Obama refused to concede that point during his speech at Macomb Community College, where he said part of the answer to recovery is also in a new focus on community colleges. His proposed American Graduation Initiative would pump $12 billion into community colleges and add 5 million new graduates by 2020. The program, he said, would offer training to millions of students who cannot afford four-year universities and opportunity to older workers who need new skills.

"The hard truth is that some of the jobs that have been lost in the auto industry and elsewhere won't be coming back," Obama said. "If you haven't lost a job, chances are you know somebody who has: a family member, a neighbor, a friend, a co-worker."

Education is the way forward, the president told his audience in this Detroit suburb.

"Time and again, when we have placed our bet for the future on education, we have prospered as a result -- by tapping the incredible innovative and generative potential of a skilled American workforce," the president said.

As the national unemployment rate has steadily risen, the White House has come under increasing pressure to explain why the president's economic policies are not translating into better news for workers.

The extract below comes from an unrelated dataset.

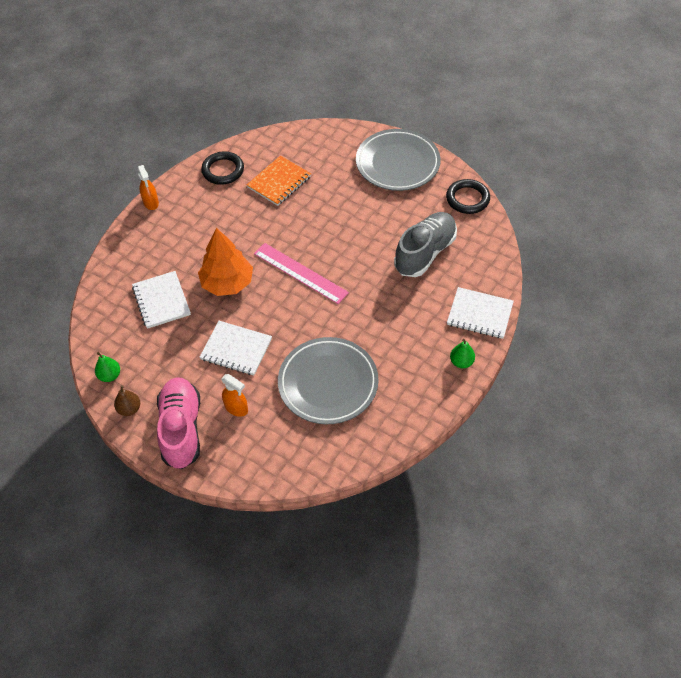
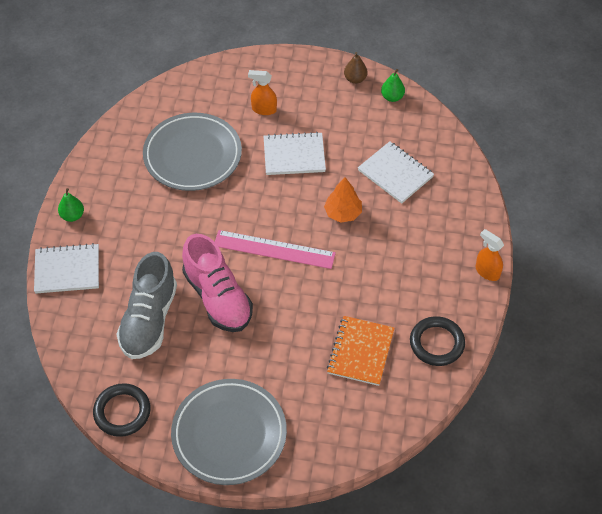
camera: 155 degrees right, 0 degrees up
(181, 429) = (300, 79): pink shoe -> pink shoe (217, 297)
(227, 283) = (343, 213): orange tree -> orange tree, size x0.64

Before Obama's arrival in Michigan, House Minority Leader John A. Boehner (R-Ohio) issued a statement that said Democratic economic policies "will strangle even more small businesses and destroy millions more jobs. That's not what middle-class families want -- in Michigan or anywhere else in America."

Earlier, in the White House, Obama defended the Recovery and Reinvestment Act, saying: "We've made investments that early on have allowed a state like Michigan to lay off fewer teachers, fewer cops, fewer firefighters. Those are all jobs that would have been lost in the absence of the recovery package."

In Michigan, Obama hit back at critics, such as Boehner, who he said "carp and gripe" from the sidelines.

"I love these folks who get us in this mess and then suddenly say it's Obama's economy," he said. "That's fine. Give it to me. I welcome the job."

Obama's new higher-education initiative includes $2.5 billion for construction and renovation at the nation's community colleges, $500 million to develop new online courses and $9 billion for "challenge grants" aimed at spurring innovation at the colleges.